CFNY grew, bouncing signals off an illegal tower before eventually scoring a key perch atop the CN Tower. By the ’80s it was housed in a second story office above a strip mall on Kennedy Road in Brampton. Back when I worked at TV Guide in the ’80s, I remember going there once, probably to blab about the upcoming TV season, and being surprised that these rebels were crammed in a cedar-shingled mon-and-pop mall across from The Brick. It seemed far from Toronto in so many ways; little did I know I’d move and spend 25 years in that city.

Here is what I don’t like about the doc. While many key voices are assembled, there is a relentless parade of them. Clips are too short and come one after another, with not even enough time to read the captions off the screen (although I did like the few “Pop Up Video” bubbles.)

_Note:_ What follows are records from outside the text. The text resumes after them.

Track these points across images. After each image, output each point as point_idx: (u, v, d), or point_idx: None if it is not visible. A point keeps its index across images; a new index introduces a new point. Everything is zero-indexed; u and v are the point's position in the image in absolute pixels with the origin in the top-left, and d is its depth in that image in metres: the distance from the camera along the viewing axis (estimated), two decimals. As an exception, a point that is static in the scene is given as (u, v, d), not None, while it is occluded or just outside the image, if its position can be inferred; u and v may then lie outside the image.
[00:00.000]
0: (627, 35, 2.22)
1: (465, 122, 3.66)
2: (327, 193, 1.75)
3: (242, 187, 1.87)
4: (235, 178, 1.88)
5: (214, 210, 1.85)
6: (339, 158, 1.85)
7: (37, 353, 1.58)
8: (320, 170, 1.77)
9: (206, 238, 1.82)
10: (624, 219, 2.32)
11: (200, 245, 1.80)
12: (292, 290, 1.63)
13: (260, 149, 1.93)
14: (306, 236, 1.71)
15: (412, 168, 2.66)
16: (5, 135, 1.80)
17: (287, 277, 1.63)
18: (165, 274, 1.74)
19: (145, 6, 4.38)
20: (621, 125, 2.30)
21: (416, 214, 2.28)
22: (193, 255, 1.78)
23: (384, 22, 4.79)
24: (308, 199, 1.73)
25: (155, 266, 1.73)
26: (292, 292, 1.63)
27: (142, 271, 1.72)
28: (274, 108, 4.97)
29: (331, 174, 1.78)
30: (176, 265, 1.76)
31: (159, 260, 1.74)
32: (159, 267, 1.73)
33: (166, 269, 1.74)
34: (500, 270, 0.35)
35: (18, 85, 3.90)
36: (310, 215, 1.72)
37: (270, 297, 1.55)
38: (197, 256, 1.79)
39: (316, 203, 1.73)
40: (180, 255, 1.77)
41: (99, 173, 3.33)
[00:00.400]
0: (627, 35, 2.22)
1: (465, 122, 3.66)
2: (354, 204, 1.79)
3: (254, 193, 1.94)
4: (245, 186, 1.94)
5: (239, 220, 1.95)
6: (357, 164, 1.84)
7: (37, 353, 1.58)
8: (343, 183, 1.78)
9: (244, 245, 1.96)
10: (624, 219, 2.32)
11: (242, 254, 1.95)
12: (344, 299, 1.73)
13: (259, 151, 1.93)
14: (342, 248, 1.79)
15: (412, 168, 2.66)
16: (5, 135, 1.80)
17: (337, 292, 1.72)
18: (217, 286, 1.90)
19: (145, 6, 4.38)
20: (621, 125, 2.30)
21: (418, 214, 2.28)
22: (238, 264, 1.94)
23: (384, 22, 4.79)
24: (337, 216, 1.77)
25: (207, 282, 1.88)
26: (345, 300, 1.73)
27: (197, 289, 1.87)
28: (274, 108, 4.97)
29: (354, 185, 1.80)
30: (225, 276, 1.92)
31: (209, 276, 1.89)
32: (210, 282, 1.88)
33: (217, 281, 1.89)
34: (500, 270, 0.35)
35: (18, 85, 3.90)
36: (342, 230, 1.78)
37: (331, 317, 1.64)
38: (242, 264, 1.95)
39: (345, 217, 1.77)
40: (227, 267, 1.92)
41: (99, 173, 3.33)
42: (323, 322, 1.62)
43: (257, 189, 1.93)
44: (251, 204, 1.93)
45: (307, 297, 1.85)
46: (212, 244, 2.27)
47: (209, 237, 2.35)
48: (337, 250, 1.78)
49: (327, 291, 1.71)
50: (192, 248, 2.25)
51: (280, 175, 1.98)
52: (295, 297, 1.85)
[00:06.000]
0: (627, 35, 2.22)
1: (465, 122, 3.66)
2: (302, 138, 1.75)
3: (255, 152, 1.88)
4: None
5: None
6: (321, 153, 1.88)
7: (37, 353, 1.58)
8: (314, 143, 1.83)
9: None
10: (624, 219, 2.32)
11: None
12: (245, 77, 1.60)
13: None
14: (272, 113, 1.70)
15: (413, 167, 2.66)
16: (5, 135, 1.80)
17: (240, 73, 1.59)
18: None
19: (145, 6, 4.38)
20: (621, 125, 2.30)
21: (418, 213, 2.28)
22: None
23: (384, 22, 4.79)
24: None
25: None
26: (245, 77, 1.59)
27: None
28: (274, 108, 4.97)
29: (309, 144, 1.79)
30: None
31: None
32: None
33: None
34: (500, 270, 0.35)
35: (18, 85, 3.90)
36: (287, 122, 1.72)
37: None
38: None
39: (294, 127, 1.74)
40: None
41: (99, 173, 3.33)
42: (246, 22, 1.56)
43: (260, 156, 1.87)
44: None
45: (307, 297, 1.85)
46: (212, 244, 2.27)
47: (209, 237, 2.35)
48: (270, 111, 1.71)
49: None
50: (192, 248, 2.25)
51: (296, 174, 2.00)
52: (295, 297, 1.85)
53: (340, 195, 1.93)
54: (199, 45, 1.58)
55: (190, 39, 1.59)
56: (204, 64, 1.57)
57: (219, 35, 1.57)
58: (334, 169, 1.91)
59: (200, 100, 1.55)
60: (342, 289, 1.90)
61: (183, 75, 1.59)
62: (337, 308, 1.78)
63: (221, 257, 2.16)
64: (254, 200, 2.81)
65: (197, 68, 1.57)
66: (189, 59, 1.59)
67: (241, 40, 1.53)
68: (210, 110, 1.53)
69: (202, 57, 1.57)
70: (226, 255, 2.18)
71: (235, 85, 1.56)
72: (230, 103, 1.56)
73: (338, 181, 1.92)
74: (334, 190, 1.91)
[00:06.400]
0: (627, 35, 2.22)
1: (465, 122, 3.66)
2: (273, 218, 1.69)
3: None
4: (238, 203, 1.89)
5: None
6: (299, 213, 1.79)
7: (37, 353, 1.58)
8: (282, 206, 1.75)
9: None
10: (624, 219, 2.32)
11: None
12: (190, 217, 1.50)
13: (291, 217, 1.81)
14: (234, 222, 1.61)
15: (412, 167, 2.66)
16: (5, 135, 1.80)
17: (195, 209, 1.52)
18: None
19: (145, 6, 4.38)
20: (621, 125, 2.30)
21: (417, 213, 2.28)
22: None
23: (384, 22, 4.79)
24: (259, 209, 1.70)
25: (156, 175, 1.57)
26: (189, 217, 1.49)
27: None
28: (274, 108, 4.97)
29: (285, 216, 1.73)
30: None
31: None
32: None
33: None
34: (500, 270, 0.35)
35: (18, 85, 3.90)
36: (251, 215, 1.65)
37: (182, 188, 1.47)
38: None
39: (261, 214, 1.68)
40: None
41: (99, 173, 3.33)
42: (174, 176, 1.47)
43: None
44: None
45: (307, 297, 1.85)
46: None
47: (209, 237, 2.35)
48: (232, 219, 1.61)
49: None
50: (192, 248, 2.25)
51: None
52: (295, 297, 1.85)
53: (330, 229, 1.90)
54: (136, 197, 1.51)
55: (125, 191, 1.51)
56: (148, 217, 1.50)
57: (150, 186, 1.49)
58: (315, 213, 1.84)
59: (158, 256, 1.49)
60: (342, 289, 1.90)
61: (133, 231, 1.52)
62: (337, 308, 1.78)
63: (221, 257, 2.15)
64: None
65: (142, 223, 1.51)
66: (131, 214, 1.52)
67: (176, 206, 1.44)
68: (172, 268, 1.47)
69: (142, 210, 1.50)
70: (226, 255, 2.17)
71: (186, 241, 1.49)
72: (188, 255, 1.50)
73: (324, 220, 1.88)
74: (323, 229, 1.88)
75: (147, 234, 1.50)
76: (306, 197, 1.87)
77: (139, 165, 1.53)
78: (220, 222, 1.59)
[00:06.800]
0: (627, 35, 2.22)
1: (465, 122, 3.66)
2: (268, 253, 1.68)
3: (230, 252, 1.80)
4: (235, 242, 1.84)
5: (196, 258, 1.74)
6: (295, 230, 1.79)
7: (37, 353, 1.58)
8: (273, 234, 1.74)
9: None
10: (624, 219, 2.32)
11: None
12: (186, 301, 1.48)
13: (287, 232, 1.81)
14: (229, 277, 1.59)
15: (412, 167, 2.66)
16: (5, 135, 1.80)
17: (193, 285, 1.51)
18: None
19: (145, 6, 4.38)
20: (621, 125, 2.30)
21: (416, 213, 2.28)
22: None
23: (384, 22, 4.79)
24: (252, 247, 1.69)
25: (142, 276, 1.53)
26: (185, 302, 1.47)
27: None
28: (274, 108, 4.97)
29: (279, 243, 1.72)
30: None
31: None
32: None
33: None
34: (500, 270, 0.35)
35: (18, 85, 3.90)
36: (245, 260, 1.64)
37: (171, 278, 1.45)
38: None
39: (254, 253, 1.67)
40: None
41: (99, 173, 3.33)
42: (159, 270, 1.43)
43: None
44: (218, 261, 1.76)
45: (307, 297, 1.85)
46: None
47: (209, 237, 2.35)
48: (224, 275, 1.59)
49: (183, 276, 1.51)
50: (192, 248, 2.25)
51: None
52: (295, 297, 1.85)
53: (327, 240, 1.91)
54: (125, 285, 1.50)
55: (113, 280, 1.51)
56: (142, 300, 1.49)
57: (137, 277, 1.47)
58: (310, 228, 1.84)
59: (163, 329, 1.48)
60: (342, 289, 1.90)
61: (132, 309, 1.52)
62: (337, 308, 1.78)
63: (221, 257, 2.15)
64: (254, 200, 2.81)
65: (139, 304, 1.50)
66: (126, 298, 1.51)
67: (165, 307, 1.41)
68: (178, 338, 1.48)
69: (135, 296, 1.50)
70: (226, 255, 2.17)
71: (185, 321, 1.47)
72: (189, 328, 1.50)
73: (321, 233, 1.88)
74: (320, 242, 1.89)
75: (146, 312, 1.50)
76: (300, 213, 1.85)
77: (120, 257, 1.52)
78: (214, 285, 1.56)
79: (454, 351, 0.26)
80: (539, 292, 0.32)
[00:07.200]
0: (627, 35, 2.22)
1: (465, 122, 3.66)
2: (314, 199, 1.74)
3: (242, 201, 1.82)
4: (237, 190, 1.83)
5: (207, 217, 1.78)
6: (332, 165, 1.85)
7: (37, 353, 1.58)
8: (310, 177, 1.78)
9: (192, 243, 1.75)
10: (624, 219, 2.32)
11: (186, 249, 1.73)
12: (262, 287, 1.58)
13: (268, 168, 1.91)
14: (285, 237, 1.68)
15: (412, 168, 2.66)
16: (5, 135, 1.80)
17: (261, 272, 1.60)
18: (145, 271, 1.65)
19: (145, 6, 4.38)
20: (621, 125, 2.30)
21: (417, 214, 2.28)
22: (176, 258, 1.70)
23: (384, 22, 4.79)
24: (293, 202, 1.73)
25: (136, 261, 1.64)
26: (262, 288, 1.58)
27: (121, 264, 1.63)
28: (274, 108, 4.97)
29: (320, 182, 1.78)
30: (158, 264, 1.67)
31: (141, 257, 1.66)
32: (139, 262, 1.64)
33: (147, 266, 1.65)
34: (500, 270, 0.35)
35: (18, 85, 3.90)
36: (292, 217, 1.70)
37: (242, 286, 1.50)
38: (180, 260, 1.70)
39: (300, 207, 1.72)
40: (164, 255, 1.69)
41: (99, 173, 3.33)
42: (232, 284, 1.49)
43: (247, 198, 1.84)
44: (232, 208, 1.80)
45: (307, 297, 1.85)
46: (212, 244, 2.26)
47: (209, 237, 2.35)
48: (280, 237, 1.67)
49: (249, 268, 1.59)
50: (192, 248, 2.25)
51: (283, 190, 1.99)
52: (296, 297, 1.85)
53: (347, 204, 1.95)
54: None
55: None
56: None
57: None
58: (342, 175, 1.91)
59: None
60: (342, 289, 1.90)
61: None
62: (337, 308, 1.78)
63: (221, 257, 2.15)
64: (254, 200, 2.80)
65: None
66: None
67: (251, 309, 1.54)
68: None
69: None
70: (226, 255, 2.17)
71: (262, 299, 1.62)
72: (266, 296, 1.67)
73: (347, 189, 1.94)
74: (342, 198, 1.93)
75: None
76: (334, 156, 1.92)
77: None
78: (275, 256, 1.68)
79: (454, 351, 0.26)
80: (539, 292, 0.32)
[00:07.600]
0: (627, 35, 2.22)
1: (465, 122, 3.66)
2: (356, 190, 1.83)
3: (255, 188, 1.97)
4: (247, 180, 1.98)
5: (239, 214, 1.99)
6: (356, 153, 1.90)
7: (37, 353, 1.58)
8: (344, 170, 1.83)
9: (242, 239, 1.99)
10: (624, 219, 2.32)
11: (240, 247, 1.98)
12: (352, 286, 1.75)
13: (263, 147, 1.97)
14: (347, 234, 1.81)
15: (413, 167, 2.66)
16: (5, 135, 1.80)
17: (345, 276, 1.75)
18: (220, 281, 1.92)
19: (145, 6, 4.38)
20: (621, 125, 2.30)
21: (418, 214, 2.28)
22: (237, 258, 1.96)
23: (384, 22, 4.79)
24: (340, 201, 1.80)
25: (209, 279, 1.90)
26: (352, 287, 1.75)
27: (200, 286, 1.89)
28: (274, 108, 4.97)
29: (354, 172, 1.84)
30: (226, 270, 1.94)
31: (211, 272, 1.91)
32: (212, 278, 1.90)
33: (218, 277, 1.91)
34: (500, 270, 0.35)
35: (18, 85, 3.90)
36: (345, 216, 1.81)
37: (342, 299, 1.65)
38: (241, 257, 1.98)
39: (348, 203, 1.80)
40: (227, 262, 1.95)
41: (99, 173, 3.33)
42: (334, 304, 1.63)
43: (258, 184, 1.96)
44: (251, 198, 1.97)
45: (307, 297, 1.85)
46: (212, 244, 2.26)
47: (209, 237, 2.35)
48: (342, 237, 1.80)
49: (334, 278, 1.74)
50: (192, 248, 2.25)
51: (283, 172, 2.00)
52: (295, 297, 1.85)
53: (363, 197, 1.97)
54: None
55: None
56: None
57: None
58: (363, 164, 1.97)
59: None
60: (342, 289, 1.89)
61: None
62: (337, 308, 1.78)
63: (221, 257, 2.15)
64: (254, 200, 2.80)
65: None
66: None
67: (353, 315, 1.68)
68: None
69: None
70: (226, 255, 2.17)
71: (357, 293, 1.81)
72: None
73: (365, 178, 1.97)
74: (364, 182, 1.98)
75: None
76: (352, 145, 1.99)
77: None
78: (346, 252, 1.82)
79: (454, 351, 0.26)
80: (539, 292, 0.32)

Getting back to Humble & Fred, it was great to see Freddy sharing one or two smart insights, but glimpsed next to him, unheard, was one of the great storytellers in radio, “Humble” Howard Glassman. How do you leave him out?

Fewer voices, allowed to tell an actual story or two instead of brief soundbites, would have added some pace to this documentary, which at times seems as if all the interviews were thrown into a blender.

The film also seems to run out of time. As the station got hammered by changes in ownership, declining ad sales and changes in musical tastes, the spirit of radio was crushed. Fans became apoplectic when pop stars such as George Michael was played. (“Hey, don’t pick on George Michael” sez Sandra here.)

We learn that there was one last, beautiful, rebellion, a revolt by listeners against the blandness of a Top 40 hybrid imposed by the new suits in charge. It was back to new wave, then a brief title reveals the dreaded Top 40 makeover happened again anyway. Alas, it was too late to save the station. By the early ’90s, CFNY was done, eventually evolving into 102.1 The Edge.

That last minute or two seemed like the summary of a next chapter. Too bad we didn’t get to see or hear it, but kudos to TVO Docs for showing what did get made. CFNY was a unique story and particularly cherished by fans in or now approaching their sixties.

In a way, it works to see CFNY celebrated in what plays at times as a rough cut. Good on the provincial public broadcaster for spreading the spirit, and offering glimpse into what rebellion sounded like in the innocent time before the Internet.